== HOW TO COMPLETE THIS TASK ==
All entries shown below should be duplicated character for character.

== LISTED RECORDS ==
[Start of section]

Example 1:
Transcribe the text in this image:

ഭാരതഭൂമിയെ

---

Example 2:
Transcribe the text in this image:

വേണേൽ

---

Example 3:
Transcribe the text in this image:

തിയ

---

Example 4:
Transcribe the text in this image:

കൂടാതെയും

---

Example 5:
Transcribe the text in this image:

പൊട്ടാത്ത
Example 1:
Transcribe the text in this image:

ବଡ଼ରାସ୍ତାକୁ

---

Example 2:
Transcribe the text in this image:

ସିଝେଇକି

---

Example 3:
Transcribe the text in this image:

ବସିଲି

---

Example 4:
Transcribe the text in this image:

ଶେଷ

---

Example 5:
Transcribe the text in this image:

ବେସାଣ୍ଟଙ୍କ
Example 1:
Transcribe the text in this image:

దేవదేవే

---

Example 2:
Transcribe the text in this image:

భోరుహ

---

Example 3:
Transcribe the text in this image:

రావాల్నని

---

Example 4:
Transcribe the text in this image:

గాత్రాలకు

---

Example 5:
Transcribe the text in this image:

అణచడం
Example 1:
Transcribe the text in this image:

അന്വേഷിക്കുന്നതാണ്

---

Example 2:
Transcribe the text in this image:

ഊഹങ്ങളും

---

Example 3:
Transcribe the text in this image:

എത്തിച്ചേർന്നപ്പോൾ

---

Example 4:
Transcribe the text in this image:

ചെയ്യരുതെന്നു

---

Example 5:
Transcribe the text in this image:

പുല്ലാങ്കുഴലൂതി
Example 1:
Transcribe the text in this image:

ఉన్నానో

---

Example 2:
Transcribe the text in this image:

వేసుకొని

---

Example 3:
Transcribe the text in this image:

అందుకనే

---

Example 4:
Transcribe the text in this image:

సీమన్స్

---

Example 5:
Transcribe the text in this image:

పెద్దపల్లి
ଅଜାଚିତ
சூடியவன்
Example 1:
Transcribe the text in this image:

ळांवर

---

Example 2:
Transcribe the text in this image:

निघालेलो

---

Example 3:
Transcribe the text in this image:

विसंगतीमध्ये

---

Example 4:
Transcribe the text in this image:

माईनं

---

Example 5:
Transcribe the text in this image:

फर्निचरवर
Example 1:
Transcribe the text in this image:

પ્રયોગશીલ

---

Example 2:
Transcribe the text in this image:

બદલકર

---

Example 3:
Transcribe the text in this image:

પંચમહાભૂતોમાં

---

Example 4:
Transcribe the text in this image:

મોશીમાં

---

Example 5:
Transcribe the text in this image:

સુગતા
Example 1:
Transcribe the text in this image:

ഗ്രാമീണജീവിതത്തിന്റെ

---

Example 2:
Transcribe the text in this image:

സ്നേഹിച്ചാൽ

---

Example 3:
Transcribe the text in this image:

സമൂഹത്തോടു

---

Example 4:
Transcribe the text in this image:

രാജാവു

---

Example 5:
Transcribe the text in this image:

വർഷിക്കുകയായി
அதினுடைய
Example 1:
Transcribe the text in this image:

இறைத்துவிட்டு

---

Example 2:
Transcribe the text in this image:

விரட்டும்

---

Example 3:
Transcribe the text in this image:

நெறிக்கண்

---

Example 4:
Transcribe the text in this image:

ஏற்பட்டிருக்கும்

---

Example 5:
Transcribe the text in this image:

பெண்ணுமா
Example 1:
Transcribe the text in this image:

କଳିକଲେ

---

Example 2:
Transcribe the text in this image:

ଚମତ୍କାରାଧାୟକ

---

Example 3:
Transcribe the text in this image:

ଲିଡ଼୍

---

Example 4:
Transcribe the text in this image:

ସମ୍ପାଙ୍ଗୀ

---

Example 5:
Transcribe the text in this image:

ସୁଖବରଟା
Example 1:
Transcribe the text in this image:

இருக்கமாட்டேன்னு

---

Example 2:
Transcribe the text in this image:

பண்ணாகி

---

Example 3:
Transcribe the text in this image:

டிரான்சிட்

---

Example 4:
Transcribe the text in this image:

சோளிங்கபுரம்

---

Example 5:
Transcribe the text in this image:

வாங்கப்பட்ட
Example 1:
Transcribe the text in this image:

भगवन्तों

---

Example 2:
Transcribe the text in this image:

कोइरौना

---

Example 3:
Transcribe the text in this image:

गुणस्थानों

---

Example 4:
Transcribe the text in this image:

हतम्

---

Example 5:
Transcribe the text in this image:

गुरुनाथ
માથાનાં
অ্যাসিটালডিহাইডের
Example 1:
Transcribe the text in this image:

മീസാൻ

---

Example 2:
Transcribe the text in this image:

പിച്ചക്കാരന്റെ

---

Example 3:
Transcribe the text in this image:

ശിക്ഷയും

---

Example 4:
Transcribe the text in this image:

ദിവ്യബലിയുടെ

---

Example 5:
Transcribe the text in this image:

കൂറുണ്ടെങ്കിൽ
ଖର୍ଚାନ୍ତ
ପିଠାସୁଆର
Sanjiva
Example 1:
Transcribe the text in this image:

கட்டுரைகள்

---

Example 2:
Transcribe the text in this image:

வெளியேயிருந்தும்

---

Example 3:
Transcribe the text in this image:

[End of section]

== SOLUTION TO THIS PROBLEM ==
Example 1:
Transcribe the text in this image:

ഭാരതഭൂമിയെ

---

Example 2:
Transcribe the text in this image:

വേണേൽ

---

Example 3:
Transcribe the text in this image:

തിയ

---

Example 4:
Transcribe the text in this image:

കൂടാതെയും

---

Example 5:
Transcribe the text in this image:

പൊട്ടാത്ത
Example 1:
Transcribe the text in this image:

ବଡ଼ରାସ୍ତାକୁ

---

Example 2:
Transcribe the text in this image:

ସିଝେଇକି

---

Example 3:
Transcribe the text in this image:

ବସିଲି

---

Example 4:
Transcribe the text in this image:

ଶେଷ

---

Example 5:
Transcribe the text in this image:

ବେସାଣ୍ଟଙ୍କ
Example 1:
Transcribe the text in this image:

దేవదేవే

---

Example 2:
Transcribe the text in this image:

భోరుహ

---

Example 3:
Transcribe the text in this image:

రావాల్నని

---

Example 4:
Transcribe the text in this image:

గాత్రాలకు

---

Example 5:
Transcribe the text in this image:

అణచడం
Example 1:
Transcribe the text in this image:

അന്വേഷിക്കുന്നതാണ്

---

Example 2:
Transcribe the text in this image:

ഊഹങ്ങളും

---

Example 3:
Transcribe the text in this image:

എത്തിച്ചേർന്നപ്പോൾ

---

Example 4:
Transcribe the text in this image:

ചെയ്യരുതെന്നു

---

Example 5:
Transcribe the text in this image:

പുല്ലാങ്കുഴലൂതി
Example 1:
Transcribe the text in this image:

ఉన్నానో

---

Example 2:
Transcribe the text in this image:

వేసుకొని

---

Example 3:
Transcribe the text in this image:

అందుకనే

---

Example 4:
Transcribe the text in this image:

సీమన్స్

---

Example 5:
Transcribe the text in this image:

పెద్దపల్లి
ଅଜାଚିତ
சூடியவன்
Example 1:
Transcribe the text in this image:

ळांवर

---

Example 2:
Transcribe the text in this image:

निघालेलो

---

Example 3:
Transcribe the text in this image:

विसंगतीमध्ये

---

Example 4:
Transcribe the text in this image:

माईनं

---

Example 5:
Transcribe the text in this image:

फर्निचरवर
Example 1:
Transcribe the text in this image:

પ્રયોગશીલ

---

Example 2:
Transcribe the text in this image:

બદલકર

---

Example 3:
Transcribe the text in this image:

પંચમહાભૂતોમાં

---

Example 4:
Transcribe the text in this image:

મોશીમાં

---

Example 5:
Transcribe the text in this image:

સુગતા
Example 1:
Transcribe the text in this image:

ഗ്രാമീണജീവിതത്തിന്റെ

---

Example 2:
Transcribe the text in this image:

സ്നേഹിച്ചാൽ

---

Example 3:
Transcribe the text in this image:

സമൂഹത്തോടു

---

Example 4:
Transcribe the text in this image:

രാജാവു

---

Example 5:
Transcribe the text in this image:

വർഷിക്കുകയായി
அதினுடைய
Example 1:
Transcribe the text in this image:

இறைத்துவிட்டு

---

Example 2:
Transcribe the text in this image:

விரட்டும்

---

Example 3:
Transcribe the text in this image:

நெறிக்கண்

---

Example 4:
Transcribe the text in this image:

ஏற்பட்டிருக்கும்

---

Example 5:
Transcribe the text in this image:

பெண்ணுமா
Example 1:
Transcribe the text in this image:

କଳିକଲେ

---

Example 2:
Transcribe the text in this image:

ଚମତ୍କାରାଧାୟକ

---

Example 3:
Transcribe the text in this image:

ଲିଡ଼୍

---

Example 4:
Transcribe the text in this image:

ସମ୍ପାଙ୍ଗୀ

---

Example 5:
Transcribe the text in this image:

ସୁଖବରଟା
Example 1:
Transcribe the text in this image:

இருக்கமாட்டேன்னு

---

Example 2:
Transcribe the text in this image:

பண்ணாகி

---

Example 3:
Transcribe the text in this image:

டிரான்சிட்

---

Example 4:
Transcribe the text in this image:

சோளிங்கபுரம்

---

Example 5:
Transcribe the text in this image:

வாங்கப்பட்ட
Example 1:
Transcribe the text in this image:

भगवन्तों

---

Example 2:
Transcribe the text in this image:

कोइरौना

---

Example 3:
Transcribe the text in this image:

गुणस्थानों

---

Example 4:
Transcribe the text in this image:

हतम्

---

Example 5:
Transcribe the text in this image:

गुरुनाथ
માથાનાં
অ্যাসিটালডিহাইডের
Example 1:
Transcribe the text in this image:

മീസാൻ

---

Example 2:
Transcribe the text in this image:

പിച്ചക്കാരന്റെ

---

Example 3:
Transcribe the text in this image:

ശിക്ഷയും

---

Example 4:
Transcribe the text in this image:

ദിവ്യബലിയുടെ

---

Example 5:
Transcribe the text in this image:

കൂറുണ്ടെങ്കിൽ
ଖର୍ଚାନ୍ତ
ପିଠାସୁଆର
Sanjiva
Example 1:
Transcribe the text in this image:

கட்டுரைகள்

---

Example 2:
Transcribe the text in this image:

வெளியேயிருந்தும்

---

Example 3:
Transcribe the text in this image:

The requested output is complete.